9. A reinforced concrete pipe with a base as claimed in claim 8, wherein: the positioning ring (543) comprises a connecting ring III (5431) rotationally connected with the outer surface of a connecting rod III (551), a positioning rod I (5432) slidingly connected with the inner cavity surface of the positioning hole (554) is arranged on the inner wall of the connecting ring III (5431), an arc-shaped sliding block III (5433) slidingly connected with the inner cavity surface of a sliding groove I (5411) is arranged on one side, close to a limiting rod II (544), of the positioning rod I (5432), and the size of the inner cavity surface of the sliding groove II (5412) is matched with that of the arc-shaped sliding block III (5433).

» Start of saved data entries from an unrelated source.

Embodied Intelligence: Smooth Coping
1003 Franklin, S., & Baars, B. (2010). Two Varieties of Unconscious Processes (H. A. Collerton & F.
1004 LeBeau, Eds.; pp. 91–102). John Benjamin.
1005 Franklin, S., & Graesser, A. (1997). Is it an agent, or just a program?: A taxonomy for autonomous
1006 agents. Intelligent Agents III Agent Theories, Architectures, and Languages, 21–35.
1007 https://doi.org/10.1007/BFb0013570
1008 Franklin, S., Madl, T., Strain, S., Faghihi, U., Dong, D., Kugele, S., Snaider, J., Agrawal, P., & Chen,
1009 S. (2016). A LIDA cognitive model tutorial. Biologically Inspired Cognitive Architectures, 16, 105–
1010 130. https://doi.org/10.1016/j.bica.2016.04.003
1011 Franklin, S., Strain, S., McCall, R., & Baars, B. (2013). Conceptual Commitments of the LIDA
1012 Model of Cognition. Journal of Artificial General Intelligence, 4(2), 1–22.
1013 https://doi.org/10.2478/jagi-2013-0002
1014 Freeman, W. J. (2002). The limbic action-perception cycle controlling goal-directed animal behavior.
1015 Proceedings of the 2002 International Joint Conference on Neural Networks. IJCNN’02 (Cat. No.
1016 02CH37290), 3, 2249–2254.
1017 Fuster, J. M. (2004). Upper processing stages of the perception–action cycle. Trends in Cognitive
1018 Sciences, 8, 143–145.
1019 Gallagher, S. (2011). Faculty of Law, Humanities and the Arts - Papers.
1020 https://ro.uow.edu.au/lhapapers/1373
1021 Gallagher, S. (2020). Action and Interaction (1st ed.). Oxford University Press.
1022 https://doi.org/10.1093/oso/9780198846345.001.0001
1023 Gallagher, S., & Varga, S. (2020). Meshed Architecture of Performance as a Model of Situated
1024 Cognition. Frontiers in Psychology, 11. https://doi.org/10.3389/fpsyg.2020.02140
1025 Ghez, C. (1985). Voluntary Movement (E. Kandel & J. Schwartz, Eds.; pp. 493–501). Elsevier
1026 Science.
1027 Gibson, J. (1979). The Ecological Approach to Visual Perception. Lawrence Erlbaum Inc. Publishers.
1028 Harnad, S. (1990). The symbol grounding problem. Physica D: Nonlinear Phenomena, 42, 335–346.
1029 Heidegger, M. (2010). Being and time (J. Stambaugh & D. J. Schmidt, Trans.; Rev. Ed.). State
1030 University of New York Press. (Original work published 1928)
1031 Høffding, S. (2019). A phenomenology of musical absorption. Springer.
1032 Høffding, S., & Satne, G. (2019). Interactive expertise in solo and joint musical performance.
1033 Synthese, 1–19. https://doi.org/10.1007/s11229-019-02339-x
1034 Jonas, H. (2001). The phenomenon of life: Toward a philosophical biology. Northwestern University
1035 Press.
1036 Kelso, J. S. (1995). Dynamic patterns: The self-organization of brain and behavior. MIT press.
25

10. A reinforced concrete pipe with a base as claimed in claim 9, wherein: the second limiting rod (544) comprises a second positioning rod (5441) rotationally connected with the inner wall of the splayed rod (541), the upper end of the second positioning rod (5441) extends to the outer portion of the splayed rod (541), a deflector rod (5442) is arranged at the upper end of the splayed rod (541), a connecting block (5443) is arranged in the middle of the outer surface of the second positioning rod (5441), a first limiting block (5444) matched with the second arc limiting block (5421) is arranged on one side, close to the limiting ring (542), of the connecting block (5443), and a third spring (5445) fixedly connected with the inner cavity surface of the splayed rod (541) is arranged on one side, far away from the limiting ring (542).